Limitations of this study include applicability only to parents intending to breastfeed, lack of stratification for small for gestation infants, unblinded study design, and high rates of protocol deviation for infants in the exclusively mother’s milk intervention. Infants born at this gestational age often receive milk fortification; however, the authors did not explicitly describe the protocol for fortification. Findings cannot be applied to infants with complicated clinical courses, as most infants reached full enteral feeds by one week of life.

 

The authors conclude that routine nutritional interventions while transitioning to full nutrition of mothers’ milk do not affect time to full enteral feeds or body composition at 4 months corrected age. Thus providers can collaborate with caregivers to develop a feeding plan that will best support establishment of exclusive breast milk feeds.

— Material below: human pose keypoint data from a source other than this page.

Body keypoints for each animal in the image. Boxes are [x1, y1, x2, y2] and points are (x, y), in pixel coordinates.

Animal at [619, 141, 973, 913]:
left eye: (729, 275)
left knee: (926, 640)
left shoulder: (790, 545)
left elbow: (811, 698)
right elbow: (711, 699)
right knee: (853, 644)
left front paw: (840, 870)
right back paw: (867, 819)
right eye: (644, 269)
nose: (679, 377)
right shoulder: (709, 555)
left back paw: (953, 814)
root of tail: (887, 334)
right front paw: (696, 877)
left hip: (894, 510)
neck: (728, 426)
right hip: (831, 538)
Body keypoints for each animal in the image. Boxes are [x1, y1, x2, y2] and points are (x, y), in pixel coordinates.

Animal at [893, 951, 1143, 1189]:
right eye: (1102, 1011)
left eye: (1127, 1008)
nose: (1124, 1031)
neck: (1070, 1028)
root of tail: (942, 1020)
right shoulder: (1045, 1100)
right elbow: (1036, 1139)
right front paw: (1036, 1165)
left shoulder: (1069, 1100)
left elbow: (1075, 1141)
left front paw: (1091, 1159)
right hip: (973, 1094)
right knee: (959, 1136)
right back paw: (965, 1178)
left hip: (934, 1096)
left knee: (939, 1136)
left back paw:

While follow-up is still ongoing, these findings have implications for nutritional options while in the NICU, reinforce the importance of lactation support, and have the potential to reduce healthcare costs and interventions during an infant’s hospital stay.

References

1. Alexander T, Asadi S, Meyer M, Harding JE, Jiang Y, Alsweiler JM, et al. Nutritional Support for Moderate-to-Late–Preterm Infants — A Randomized Trial. N Engl J Med. 2024;390: 1493–1504.
2. Hay WW Jr. Nutritional Support Strategies for the Preterm Infant in the Neonatal Intensive Care Unit. Pediatr Gastroenterol Hepatol Nutr. 2018;21: 234–247.
3. Fivez T, Kerklaan D, Mesotten D, Verbruggen S, Wouters PJ, Vanhorebeek I, et al. Early versus late parenteral nutrition in critically ill children. N Engl J Med. 2016;374: 1111–1122.
4. Bloomfield FH, Harding JE, Meyer MP, Alsweiler JM, Jiang Y, Wall CR, et al. The DIAMOND trial – DIfferent Approaches to MOderate & late preterm Nutrition: Determinants of feed tolerance, body composition and development: protocol of a randomised trial. BMC Pediatr. 2018;18: 220.
5. Beker F, Liley HG, Hughes IP, Jacobs SE, Macey J, Twitchell E, et al. Effects on growth of smell and taste of milk during tube feeding of preterm infants: A randomized clinical trial: A randomized clinical trial. JAMA Pediatr. 2021;175: 1115–1123.
6. Delgado Paramo L, Bronnert A, Lin L, Bloomfield FH, Muelbert M, Harding JE. Exposure to the smell and taste of milk to accelerate feeding in preterm infants. Cochrane Database Syst Rev. 2024;5: CD013038.